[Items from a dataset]
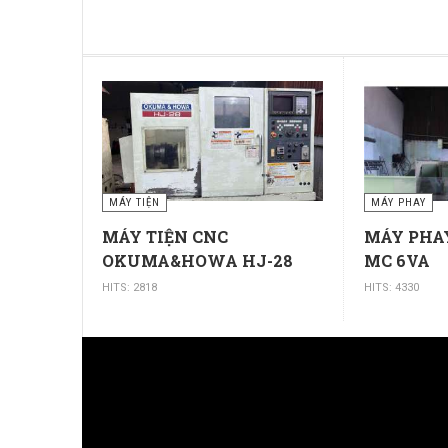
MÁY TIỆN
MÁY PHAY
MÁY TIỆN CNC
MÁY PHA
OKUMA&HOWA HJ-28
MC 6VA
HITS: 2818
HITS: 4330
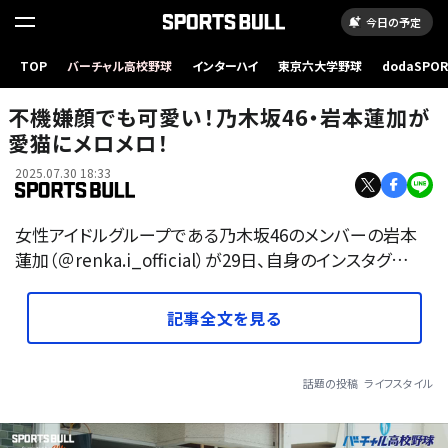
今日の予定
TOP
バーチャル高校野球
インターハイ
東京六大学野球
dodaSPO
（新しいタブ
不機嫌顔でも可愛い！乃木坂46・岩本蓮加が
愛猫にメロメロ！
2025.07.30 18:33
女性アイドルグループである乃木坂46のメンバーの岩本
蓮加（＠renka.i_official）が29日、自身のインスタグ…
記事全文を見る
話題の投稿
ライフスタイル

Task item — Output the line containing "蓮加（＠renka.i_official）が29日、自身のインスタグ…" together with all later lines of the entries, exactly as written, through the final line.

Output for this exercise —
蓮加（＠renka.i_official）が29日、自身のインスタグ…
記事全文を見る
話題の投稿
ライフスタイル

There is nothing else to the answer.